La asociación de víctimas del terrorismo Colectivo de Víctimas del Terrorismo (Covite) ha criticado públicamente al alcalde de Pamplona, Joseba Asiron, por unas declaraciones que, a su juicio, resultan “indignas” al equiparar el apoyo institucional a un club deportivo con la presencia de referencias a presos de la organización terrorista ETA en actos públicos.
Desde Covite consideran que “no se puede comparar el respaldo a una entidad deportiva con el apoyo a personas condenadas por asesinato o por colaborar en atentados terroristas”. La organización sostiene que este tipo de comparaciones banalizan la gravedad de los crímenes cometidos por la banda armada y suponen una falta de respeto hacia las víctimas.
La asociación también ha señalado a la organización de la carrera a favor del euskera Korrika, promovida por AEK. Según Covite, la entidad organizadora tiene “una responsabilidad directa” para evitar que la prueba se convierta en un espacio donde se exhiban fotografías o mensajes de apoyo a antiguos miembros de ETA condenados por delitos de terrorismo.
En su crítica, la organización plantea además una comparación para ilustrar su postura: se pregunta si las instituciones aceptarían que en un evento público se portaran retratos de agresores sexuales o de personas condenadas por violencia machista.
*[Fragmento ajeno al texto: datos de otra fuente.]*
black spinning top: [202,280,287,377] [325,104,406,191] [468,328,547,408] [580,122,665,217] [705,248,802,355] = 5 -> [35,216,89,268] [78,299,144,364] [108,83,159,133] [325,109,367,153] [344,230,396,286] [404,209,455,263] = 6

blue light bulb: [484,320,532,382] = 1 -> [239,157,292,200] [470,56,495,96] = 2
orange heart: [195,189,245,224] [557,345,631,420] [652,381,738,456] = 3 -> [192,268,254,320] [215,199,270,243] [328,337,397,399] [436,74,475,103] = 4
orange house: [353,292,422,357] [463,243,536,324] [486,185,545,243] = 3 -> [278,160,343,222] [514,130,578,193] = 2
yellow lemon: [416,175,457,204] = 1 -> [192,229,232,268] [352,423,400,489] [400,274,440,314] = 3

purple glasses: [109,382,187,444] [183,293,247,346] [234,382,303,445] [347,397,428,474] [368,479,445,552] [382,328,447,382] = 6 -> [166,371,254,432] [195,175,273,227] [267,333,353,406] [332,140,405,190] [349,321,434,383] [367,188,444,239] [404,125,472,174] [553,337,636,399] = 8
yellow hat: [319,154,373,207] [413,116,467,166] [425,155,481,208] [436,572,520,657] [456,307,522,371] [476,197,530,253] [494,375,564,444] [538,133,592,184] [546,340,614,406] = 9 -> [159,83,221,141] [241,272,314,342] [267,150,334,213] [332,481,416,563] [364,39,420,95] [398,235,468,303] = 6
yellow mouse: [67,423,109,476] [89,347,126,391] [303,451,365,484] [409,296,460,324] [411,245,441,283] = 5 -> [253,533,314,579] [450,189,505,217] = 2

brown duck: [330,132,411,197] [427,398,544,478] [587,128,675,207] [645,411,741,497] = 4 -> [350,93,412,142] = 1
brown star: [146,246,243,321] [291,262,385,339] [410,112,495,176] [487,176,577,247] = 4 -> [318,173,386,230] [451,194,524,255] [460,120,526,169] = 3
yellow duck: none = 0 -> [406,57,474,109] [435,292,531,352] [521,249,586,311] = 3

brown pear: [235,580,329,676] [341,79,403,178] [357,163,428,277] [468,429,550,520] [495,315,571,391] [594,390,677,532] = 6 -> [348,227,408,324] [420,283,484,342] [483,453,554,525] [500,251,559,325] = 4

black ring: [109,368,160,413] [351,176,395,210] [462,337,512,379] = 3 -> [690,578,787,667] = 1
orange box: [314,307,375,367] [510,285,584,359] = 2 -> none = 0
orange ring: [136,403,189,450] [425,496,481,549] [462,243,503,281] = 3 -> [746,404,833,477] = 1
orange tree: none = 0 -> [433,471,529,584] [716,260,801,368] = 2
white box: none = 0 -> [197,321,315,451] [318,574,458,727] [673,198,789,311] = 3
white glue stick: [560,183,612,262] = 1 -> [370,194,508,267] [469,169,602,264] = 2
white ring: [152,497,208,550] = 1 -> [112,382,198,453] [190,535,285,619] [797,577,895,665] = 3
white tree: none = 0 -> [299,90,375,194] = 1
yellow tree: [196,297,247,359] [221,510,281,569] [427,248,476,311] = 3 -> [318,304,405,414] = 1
Con este argumento, Covite pretende subrayar que ningún acto social o cultural debería servir como plataforma para homenajear a quienes han sido condenados por delitos graves.
El posicionamiento de Covite vuelve a situar en el centro del debate la presencia de simbología vinculada a presos de ETA en determinados actos públicos, una cuestión que continúa generando controversia en Navarra y el País Vasco, especialmente en iniciativas de gran visibilidad social como la Korrika.